March 2020 US non-farm payrolls data:
- Worst month since the financial crisis
- Prior was +273K
- Unemployment rate 4.4% vs 3.8% expected (3.5% prior)
- Largest one-month rise in unemployment since 1975
- Two month net revision -57K
- Participation rate 62.7% vs 63.4% prior
- Avg hourly earnings +0.4% m/m vs +0.2% exp
- Prior avg hourly earnings +0.3%
- Avg hourly earnings +3.1% y/y vs +3.0% exp
- Prior avg hourly earnings 3.0%
- Avg weekly hours 34.2 vs 34.1 exp
- Private payrolls -713K vs -132K exp
- Manufacturing -18K vs -12K exp
- U6 underemployment 8.7% vs 7.0% prior
- Household survey shows employment fell 3 million
- Full report
Not the sharp fall in labor force participation. That showed many people stop looking for work. There will be a big focus on unemployment in next month's report but the fall in participation is equally important.

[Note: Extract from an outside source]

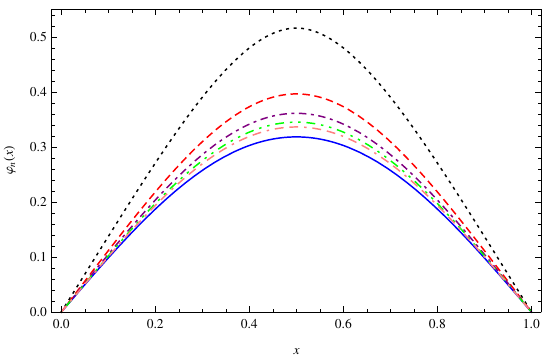
Figure 4: The exact solution u * ( x ) (solid line) and the matched n th- stage approximations φ n ( x ) for n = 2 (dot line), n = 3 (dashed line), n = 4 (dot-side line), n = 5 (dot-dot-side line), and n = 6 (dot-side-side line).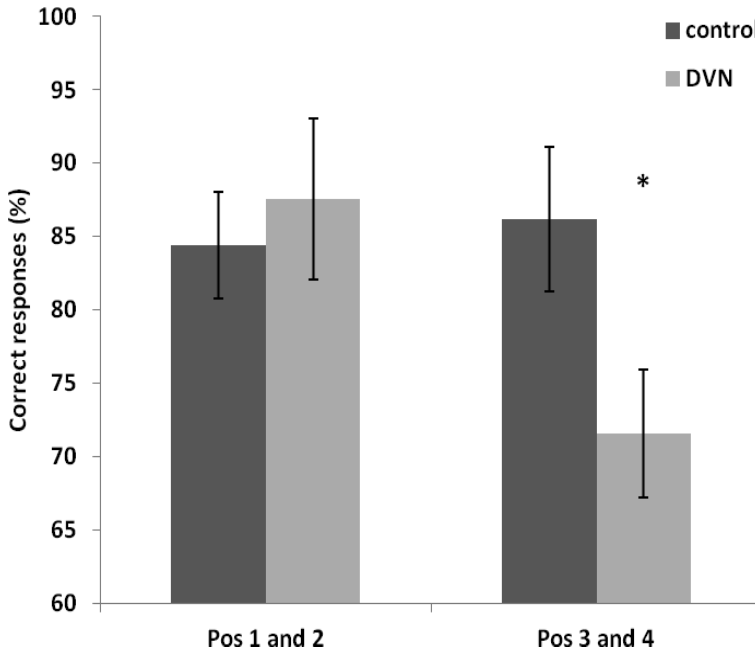
Figure 3 Percentage of participants’ correct responses in the condition when the dynamic visual noise (DVN) was present during encoding, according to the serial position of test stimulus * p < .05. Error bars represent standard errors of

Note that the survey week was March 12 so this missed the vast majority of the job losses. The April report will be far worse.
"Note that the March survey reference periods for both surveys predated many coronavirus-related business and school closures that occurred in the second half of the month.," the report said.
It also highlighted that losses were mainly in bars and restaurants.
"Employment in leisure and hospitality fell by 459,000, mainly in food services and drinking places. Notable declines also occurred in health care and social assistance, professional and business services, retail trade, and construction," the report said.